The Commission is to develop a plan to establish, implement, and finance a high-quality long-term care system that ensures the availability of long-term care services and supports for individuals with substantial cognitive or functional limitations. Within 6 months of the appointment of the 15 member Commission, the Commission is to make a report that includes legislative language to carry out their recommendations.
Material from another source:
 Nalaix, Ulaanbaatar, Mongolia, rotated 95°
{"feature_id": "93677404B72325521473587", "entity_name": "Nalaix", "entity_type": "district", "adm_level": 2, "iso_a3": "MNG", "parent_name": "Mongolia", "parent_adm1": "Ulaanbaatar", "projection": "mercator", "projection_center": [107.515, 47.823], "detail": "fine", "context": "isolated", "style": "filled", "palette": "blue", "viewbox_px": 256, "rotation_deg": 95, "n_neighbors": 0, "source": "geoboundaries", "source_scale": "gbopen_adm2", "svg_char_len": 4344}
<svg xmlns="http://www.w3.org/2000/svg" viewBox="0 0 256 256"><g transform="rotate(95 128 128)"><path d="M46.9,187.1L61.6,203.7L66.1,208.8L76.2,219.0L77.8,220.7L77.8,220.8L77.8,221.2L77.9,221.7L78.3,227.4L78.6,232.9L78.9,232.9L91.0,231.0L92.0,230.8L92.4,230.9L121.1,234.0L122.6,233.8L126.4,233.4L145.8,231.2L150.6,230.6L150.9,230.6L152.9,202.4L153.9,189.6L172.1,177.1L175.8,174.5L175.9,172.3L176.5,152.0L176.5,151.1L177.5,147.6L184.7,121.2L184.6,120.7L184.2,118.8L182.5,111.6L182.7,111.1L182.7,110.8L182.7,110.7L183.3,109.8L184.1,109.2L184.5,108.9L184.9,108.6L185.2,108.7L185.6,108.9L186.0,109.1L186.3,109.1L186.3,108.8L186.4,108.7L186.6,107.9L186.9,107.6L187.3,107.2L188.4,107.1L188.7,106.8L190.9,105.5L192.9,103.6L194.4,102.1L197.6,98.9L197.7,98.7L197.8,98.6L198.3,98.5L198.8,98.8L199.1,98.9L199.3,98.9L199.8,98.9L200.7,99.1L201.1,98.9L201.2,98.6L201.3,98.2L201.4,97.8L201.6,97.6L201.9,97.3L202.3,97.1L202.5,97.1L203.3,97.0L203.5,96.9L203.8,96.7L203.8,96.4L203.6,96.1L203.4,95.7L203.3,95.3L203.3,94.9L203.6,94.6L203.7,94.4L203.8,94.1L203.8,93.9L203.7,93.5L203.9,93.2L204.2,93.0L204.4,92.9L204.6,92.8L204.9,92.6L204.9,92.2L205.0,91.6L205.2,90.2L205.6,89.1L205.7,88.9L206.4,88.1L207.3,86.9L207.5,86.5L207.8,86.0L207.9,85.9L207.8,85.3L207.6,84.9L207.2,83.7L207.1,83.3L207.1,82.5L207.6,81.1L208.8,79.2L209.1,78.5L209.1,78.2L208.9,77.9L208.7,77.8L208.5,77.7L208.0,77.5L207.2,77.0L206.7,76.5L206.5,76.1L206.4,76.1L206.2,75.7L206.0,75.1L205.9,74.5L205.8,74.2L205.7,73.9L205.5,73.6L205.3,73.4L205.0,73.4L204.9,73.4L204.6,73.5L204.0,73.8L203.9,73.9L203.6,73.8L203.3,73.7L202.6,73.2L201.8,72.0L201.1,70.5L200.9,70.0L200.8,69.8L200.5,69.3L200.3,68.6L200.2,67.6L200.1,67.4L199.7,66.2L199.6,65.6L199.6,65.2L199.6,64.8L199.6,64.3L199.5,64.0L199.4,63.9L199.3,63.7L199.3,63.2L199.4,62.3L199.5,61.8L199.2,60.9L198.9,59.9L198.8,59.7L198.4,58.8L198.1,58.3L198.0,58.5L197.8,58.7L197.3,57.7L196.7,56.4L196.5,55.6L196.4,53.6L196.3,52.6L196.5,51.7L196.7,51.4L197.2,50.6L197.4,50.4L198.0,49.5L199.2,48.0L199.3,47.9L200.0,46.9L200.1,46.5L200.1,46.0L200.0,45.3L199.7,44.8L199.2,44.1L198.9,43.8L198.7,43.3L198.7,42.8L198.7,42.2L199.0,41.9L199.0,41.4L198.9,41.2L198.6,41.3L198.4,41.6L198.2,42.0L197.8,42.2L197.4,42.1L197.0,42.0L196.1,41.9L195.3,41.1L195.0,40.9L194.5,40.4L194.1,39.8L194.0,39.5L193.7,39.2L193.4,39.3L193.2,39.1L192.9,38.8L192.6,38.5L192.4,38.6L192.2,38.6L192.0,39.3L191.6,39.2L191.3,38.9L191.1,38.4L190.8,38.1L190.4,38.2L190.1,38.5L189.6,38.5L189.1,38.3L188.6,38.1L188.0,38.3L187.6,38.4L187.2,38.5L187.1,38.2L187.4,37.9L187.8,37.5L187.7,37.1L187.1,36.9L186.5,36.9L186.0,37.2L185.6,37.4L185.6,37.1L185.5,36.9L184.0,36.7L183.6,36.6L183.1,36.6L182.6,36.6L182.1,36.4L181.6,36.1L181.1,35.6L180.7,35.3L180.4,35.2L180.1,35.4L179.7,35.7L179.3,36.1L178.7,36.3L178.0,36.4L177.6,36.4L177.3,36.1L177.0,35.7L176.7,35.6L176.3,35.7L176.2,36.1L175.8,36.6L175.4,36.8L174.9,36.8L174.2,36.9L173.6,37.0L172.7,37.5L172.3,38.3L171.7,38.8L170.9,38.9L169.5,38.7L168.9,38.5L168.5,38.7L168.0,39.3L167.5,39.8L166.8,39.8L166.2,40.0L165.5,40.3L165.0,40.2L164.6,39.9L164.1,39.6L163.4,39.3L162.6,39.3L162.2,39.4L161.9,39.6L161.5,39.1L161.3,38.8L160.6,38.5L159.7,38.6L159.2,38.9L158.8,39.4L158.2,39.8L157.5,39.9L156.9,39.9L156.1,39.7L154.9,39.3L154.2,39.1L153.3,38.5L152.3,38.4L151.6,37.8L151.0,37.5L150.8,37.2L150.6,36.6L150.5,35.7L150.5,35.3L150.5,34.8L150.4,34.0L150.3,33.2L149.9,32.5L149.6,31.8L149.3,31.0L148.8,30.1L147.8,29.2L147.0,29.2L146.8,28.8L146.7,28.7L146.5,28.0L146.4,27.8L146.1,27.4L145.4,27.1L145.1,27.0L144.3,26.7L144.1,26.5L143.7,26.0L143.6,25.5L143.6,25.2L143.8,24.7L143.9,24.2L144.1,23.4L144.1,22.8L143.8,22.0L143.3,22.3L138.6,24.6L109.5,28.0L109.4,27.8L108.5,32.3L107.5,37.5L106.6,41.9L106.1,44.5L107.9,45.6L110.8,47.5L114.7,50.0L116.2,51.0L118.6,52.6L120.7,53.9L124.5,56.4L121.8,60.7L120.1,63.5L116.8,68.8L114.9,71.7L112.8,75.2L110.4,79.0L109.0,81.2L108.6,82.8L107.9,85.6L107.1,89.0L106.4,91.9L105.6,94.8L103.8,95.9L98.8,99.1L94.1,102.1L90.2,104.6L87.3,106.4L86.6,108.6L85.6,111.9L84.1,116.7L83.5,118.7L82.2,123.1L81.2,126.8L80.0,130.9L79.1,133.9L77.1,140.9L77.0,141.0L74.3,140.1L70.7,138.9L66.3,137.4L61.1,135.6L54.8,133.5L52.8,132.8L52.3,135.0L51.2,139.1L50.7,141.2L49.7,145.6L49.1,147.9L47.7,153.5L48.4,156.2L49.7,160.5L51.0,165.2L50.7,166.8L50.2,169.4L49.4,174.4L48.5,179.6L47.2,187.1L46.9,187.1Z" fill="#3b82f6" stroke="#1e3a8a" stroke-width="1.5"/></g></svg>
That language is to be introduced in the Senate and House within 10 days of the Commission’s approval of its report.

The Commission’s report is to examine the interaction of long-term care services in Medicare, Medicaid and private insurers.  The Commission is to make recommendations to improve those systems and the availability of long-term care in general.  It is to take into account demographic changes, as well as the potential for the development of new technologies, delivery systems, or other mechanisms to deliver long-term care.
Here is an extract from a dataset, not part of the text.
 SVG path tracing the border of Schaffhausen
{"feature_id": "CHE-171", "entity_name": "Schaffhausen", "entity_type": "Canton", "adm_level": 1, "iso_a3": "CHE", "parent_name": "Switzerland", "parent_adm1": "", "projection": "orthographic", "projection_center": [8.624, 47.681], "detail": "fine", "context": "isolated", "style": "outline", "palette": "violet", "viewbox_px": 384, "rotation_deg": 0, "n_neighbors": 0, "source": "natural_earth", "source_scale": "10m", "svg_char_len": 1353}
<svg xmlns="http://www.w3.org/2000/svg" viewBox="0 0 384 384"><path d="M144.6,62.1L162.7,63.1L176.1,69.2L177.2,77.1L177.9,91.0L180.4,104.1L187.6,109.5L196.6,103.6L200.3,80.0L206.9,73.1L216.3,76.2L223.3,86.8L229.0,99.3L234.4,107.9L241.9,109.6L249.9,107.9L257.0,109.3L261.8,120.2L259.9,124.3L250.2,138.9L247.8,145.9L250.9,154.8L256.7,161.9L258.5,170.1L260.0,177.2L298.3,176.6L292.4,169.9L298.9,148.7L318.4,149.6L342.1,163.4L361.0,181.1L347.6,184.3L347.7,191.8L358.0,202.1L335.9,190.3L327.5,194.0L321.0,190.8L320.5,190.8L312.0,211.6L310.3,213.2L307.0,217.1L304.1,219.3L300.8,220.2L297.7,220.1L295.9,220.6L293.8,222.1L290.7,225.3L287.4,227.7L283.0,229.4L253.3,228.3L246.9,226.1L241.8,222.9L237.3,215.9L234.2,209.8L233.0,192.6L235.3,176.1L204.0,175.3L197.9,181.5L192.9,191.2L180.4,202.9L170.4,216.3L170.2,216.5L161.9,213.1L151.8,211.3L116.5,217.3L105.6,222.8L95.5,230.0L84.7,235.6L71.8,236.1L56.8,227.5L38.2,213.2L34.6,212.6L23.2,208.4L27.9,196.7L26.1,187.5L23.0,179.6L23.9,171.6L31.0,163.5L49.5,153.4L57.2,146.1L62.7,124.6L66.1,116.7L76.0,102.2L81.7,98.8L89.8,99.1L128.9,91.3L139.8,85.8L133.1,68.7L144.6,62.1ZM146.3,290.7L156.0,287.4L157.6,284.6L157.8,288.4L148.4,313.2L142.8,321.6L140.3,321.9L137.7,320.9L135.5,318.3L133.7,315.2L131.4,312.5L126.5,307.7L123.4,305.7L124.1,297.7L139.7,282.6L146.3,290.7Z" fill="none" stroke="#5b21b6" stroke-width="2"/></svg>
To complete its work, the Commission has been given an appropriation of  10 percent of the remaining amount of $6 billion for a program to create qualified non-profit health insurers which is also being defunded by the ATRA.  The Commission is to work with the Medicare Payment Advisory Commission (MedPAC) and other groups.  Members of the Commission are to include individuals who represent the interest of  consumers of long-term care services, older adults, individuals with cognitive or functional limitations, family caregivers, healthcare workers from long-term care providers, private insurers, employers, and representatives of state Medicaid agencies and state departments of insurance.  The Commission can hire staff and ask for studies by the General Accounting Office  and the Congressional Budget Office.

CLASS Repeal

The Commission was created as way to find an alternative to the CLASS program, which was repealed by  the ATRA of 2012.  The CLASS program was designed to help individuals receive long-term care services in their homes.  Under CLASS, people would have  paid a premium and then received a cash benefit of not less than $50 per day, with which they could purchase long-term care services.  On October 14, 2011, the HHS Secretary suspended activities implementing the CLASS program for financial reasons.  A report by HHS determined that the CLASS program was not actuarially sound, meaning that it could not raise enough revenues to pay for the benefit.

PPACA Funding

A larger problem with the repeal of the CLASS program is that when PPACA was adopted, the Congressional Budget Office (CBO) estimated that CLASS would generate significant savings to the Medicare program and additional revenue that was used in determining how much PPACA would cost or save the government.  CBO estimated that the CLASS program would result in savings of  $70.2 billion to the Medicare program over a 10 year period.  In addition, CBO estimated that CLASS would generate $83 billion in premiums  during the 2012-2021 years. All of that money and expected savings are now gone.

Costly Care

HHS reported on the need for changes in how long-term care is provided primarily because it is so expensive. In its report on the actuarial soundness of CLASS, HHS stated that the cost of nursing home care can be $70,000 to $80,000 per year and that people who obtain long-term care services in their homes spend about $1,800 a month on those services.  These expenses are not covered by Medicare and are only covered by Medicaid once a person has spent all of their money and sold a number of assets.